Extract
Ellison’s fiction was as dark as the space between stars, but I rejected science fiction’s endless dystopias except as entertainment. For me, the future was bright. After all, technology – in the form of computer games, my record player, and even the technology required to hold together the pages of a book – was the only thing plucking me out of regular old ‘meatspace’, as esoteric nerds sometimes call that part of existence that persists outside our screens.
I was staring at screens before it became fashionable. While still in school shorts, I would save money by skipping the first bus – the one that ferried me from my school slightly further into town before another took me on the nightmare journey out of it to my home in suburban Castleknock – and I’d use the spare coins to jolt awake a few games in an arcade. An entire cabinet housed each title – Defender, Galaxian, Space Invaders, APB, Narc, Joust. Compared to today’s games, these titles were laughably basic. But I’d have continued feeding them coins had they just been wooden boxes illuminated by lightbulbs, which I guess is exactly what they were.
While still a good Catholic boy, I would see books in Easons with titles like The Exorcist and Rosemary’s Baby and Let’s Go Play at the Adams’ and think of their authors, ‘All these people are going to hell.’ I suspected the success of these evil books indicated some sort of deal with the devil, perhaps only undertaken at an unconscious level. You did evil things, like write an evil book, and you were rewarded. Maybe you didn’t even start with evil books. Maybe you started smaller, so to speak, and things got out of hand. Masturbation was bait, resting on Satan’s mousetrap. If I didn’t stop doing it, I was going to become a bad person, write evil things, make a lot of money, and end up in hell. What kind of demonic freak was I, that I could enjoy thoughts of SEX? Every time I fell to the temptation of treating my genitals as if I was trying to get a tune out of them, I’d spend a good half hour apologising to Our Lord afterwards.
‘Bishops love sci-fi, Ted!’ My confirmation, with Mum and Dad
© Author’s family
But that ended the day the more respectable pre-internet internet arrived at my home. It took the form of an actual, real-life encyclopedia salesman. My mum still has the proof in the form of a set of the World Book Encyclopedia in brown not-leather in a little cabinet into which the volumes fit snugly. (I wonder what great deal he gave them on that item.) The World Book was our family’s Wikipedia. Except, unlike Wikipedia, its authors had to get it right, because it was a book.
My dad once told me that his friends at school considered him a bit of a ‘holy Joe’ and it says much about that lovely, gentle man that his contemporaries felt this way about him in 1950s Ireland. I joined him in his fear and awe at the majesty of God’s love. He used to take me on long, aimless drives in which I suspect he had every intention of telling me the facts of life, but he just couldn’t bring himself to spill the beans. The only thing I remember was when he pulled the car over after twenty minutes of frustrated silence and said: ‘Look…you know James Bond?’
‘Yeah?’
Long, long pause.
‘Don’t be like him.’
We stared at each other for a few moments.
‘OK,’ I finally said. It was at best a hypothetical scenario.

Exercises to complete
**1.** In the memoir excerpt above, what was the name of the suburb where the writer lived as a child?
**2.** How would you say this sentence from the memoir excerpt above in Spanish: "I was staring at screens before it became fashionable."
**3.** Carry on the memoir excerpt about a Catholic boyhood in Ireland, picking up right after its final line.

Listing
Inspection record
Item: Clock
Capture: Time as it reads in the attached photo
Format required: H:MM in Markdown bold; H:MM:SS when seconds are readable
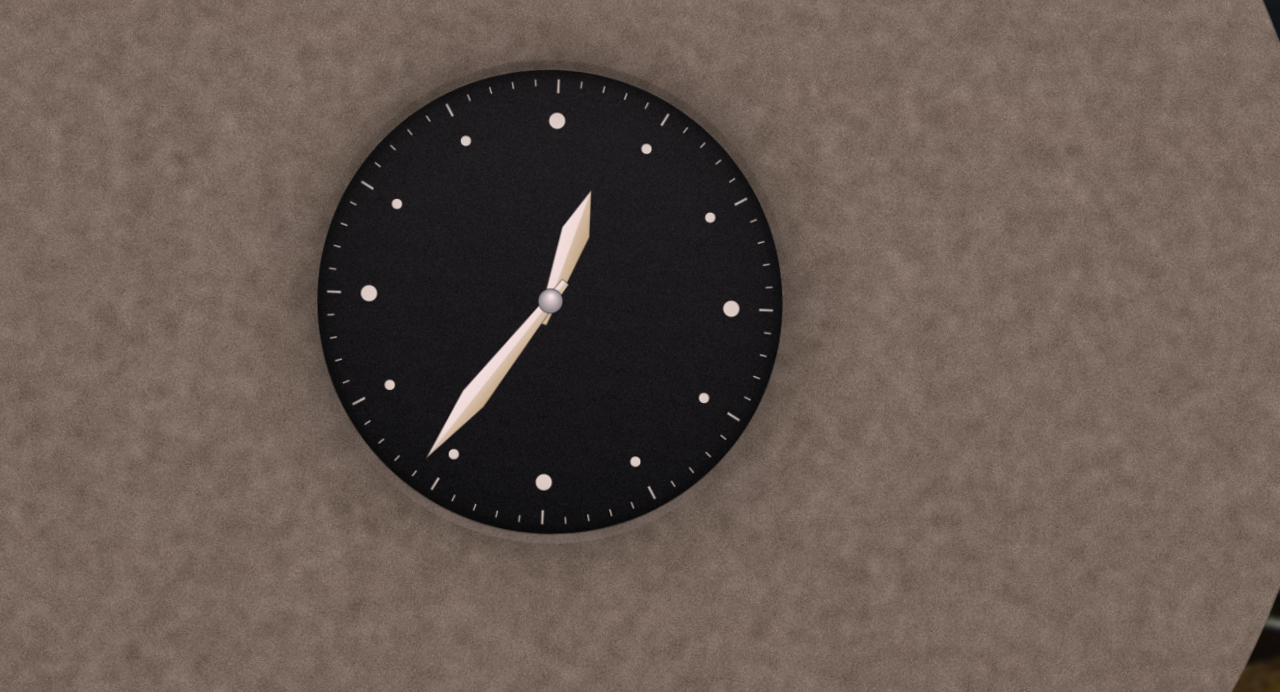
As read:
**12:36**
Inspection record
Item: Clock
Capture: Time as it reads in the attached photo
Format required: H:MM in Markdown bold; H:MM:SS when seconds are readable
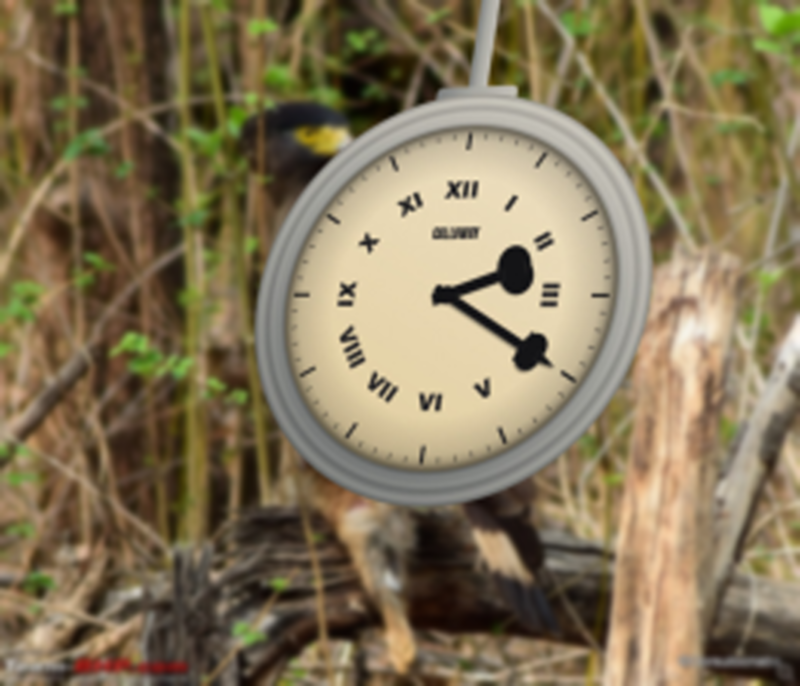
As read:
**2:20**
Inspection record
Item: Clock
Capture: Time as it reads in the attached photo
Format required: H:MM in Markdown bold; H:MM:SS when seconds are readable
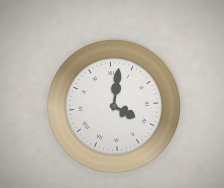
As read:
**4:02**
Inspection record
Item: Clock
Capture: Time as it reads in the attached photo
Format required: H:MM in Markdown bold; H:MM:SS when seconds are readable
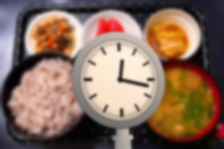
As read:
**12:17**
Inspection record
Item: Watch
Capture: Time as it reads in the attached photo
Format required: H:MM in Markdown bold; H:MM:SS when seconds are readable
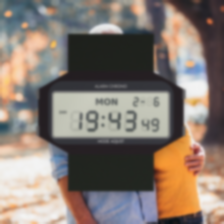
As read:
**19:43:49**
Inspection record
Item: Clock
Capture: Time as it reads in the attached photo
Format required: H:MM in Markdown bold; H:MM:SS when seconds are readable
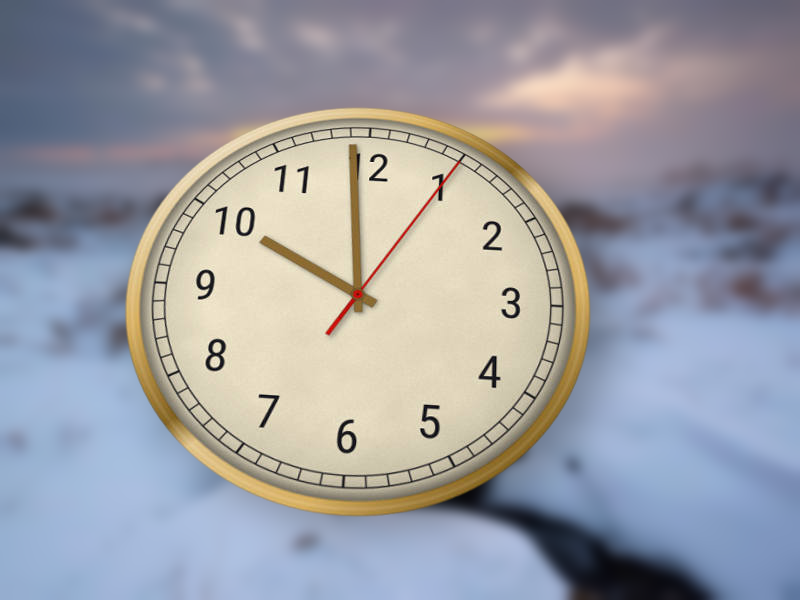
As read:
**9:59:05**
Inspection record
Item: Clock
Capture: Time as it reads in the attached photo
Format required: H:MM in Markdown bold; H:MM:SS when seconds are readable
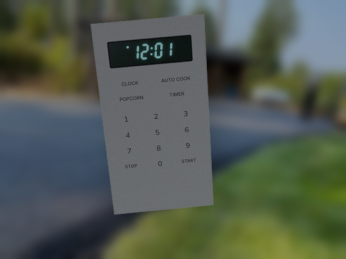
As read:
**12:01**
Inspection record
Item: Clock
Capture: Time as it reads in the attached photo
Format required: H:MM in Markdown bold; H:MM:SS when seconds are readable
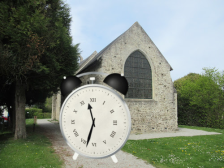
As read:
**11:33**
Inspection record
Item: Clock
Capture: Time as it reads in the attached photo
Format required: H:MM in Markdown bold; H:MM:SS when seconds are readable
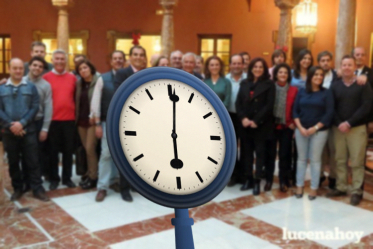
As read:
**6:01**
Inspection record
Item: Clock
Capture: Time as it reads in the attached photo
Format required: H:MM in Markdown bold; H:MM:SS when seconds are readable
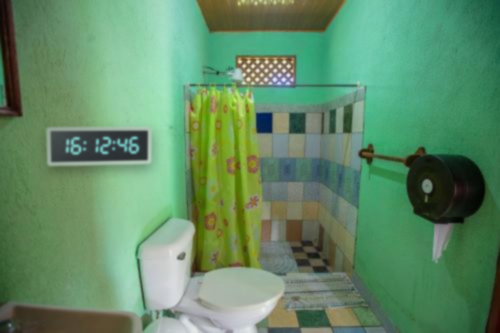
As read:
**16:12:46**
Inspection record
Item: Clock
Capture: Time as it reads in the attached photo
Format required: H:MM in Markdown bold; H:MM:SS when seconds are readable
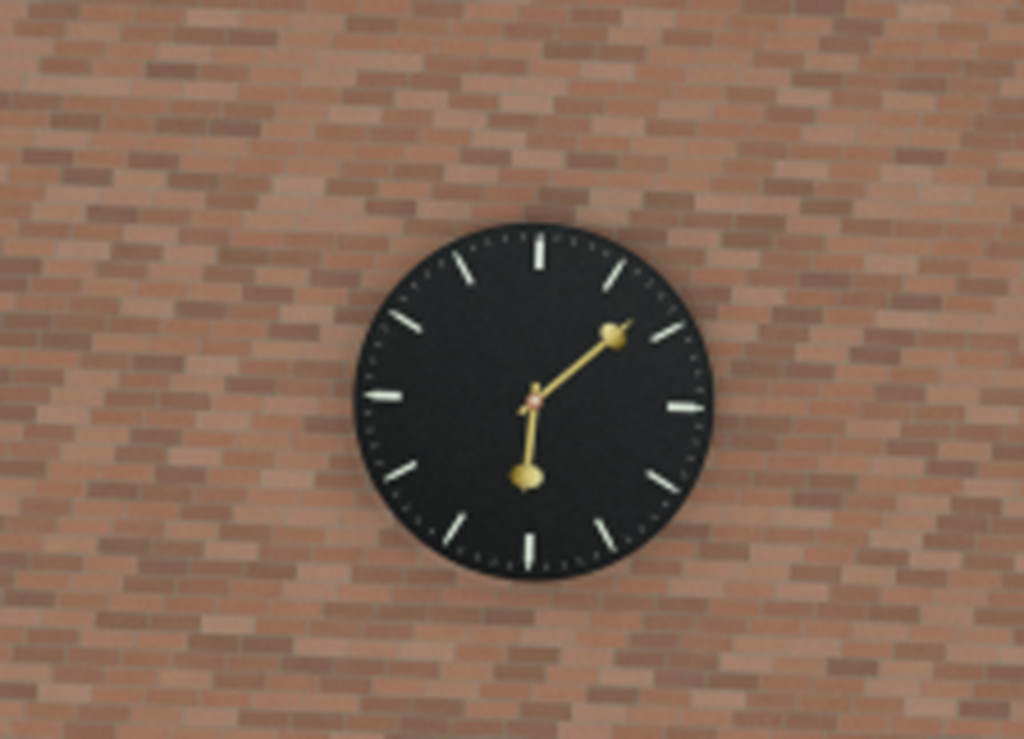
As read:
**6:08**
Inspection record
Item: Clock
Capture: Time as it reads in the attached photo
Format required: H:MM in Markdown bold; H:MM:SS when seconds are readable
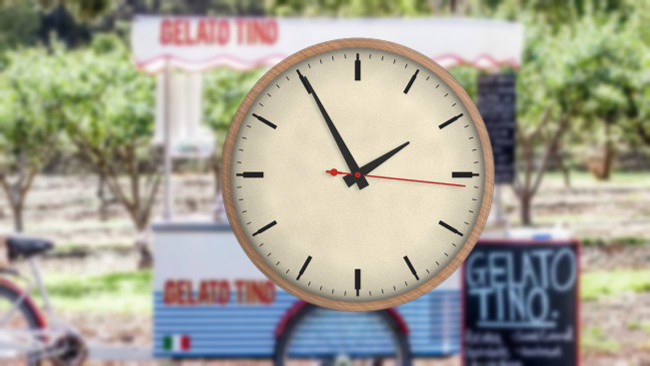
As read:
**1:55:16**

Results for each task
**1.** Castleknock

**2.** Me pasaba el tiempo mirando pantallas antes de que se pusiera de moda.

**3.**
And yet, my devout dad, who thought there was a danger that I with my lopsided head would one day go on to conquer the beaches of Monte Carlo, shook hands with the encyclopaedia salesman and paid him to plant the tree of knowledge in our house. One day, trembling with Catholic terror and tormented by persistent thoughts of becoming a glamour photographer, inspiration struck me and I looked up ‘masturbation’ in the World Book Parents Guide, which accompanied the set. The entry read ‘Masturbation: Perfectly normal. Nothing to worry about,’ and in that instant I stopped believing in God.
I had bitten the apple, and realised I was ‘completely normal’ and ‘nothing to worry about’. Along with the relief came resentment at everything religious faith had put me through. I felt as if I had been the victim of a hoax that was centuries in the making. There was no point, it seemed to me, in waiting for a reward that might never come. What a confidence trick to spend your life on your knees for non-sexual reasons, perhaps never realising that it was the only life you had! Impossible, absurd, I wasn’t going to stand for it. I met the Devil on the crossroads and he gave me a typewriter (Dad in his innocence, grabbed it from work for my birthday). I used it to start writing short stories. I was going to become a bad person, write evil things, make a lot of money and maybe end up in hell, but definitely continue masturbating.
2in praise of older men
The cellar at the International Bar in 1989 was a dive in the truest sense of the word. We were subterranean creatures: writers and staff of Ireland’s only music magazine, Hot Press, in the corner booth, a handful of committed regulars hunched over the bar. I’m sure the women who joined us would rather have been upstairs, perhaps enjoying the last bit of light of a summer’s day, rather than downstairs with all the cigarette smoke that, unlike us, had nowhere else to go.
When the smoking ban came into force ten or so years later, everyone suddenly realised that for decades the curtains of cigarette smoke hanging heavily in every pub had been camouflaging the stench of urinal cake and of the things the urinal cake was camouflaging. In the cellar of the International, smoking was partly a form of olfactory ju-jitsu. The men’s toilets were right there, behind a thin door. Every time it opened and shut, it was like an old lion coughing in your face. I didn’t notice. I was puffing away like everyone else and too enraptured with the entirely novel experience of intelligent, funny adults listening to me and enjoying my company.
A big fortnightly broadsheet, Hot Press was Ireland’s answer to the UK’s New Musical Express and Melody Maker. I say ‘was’, but any remaining British music weekly ‘inkies’ (named after the cheap newsprint that left dark grey smears on your fingertips) are shadows of their former selves, while Hot Press is still going strong. I was twenty-one years old and the writers and staff at Hot Press were mostly about ten years my senior. They liked my work, and would quote funny lines of mine back to me. This was so dizzying that I would take the 39 bus into town every time I thought I might catch some of them in the office, or hitch a ride with my tortured, generous and loyal best friend, Ken.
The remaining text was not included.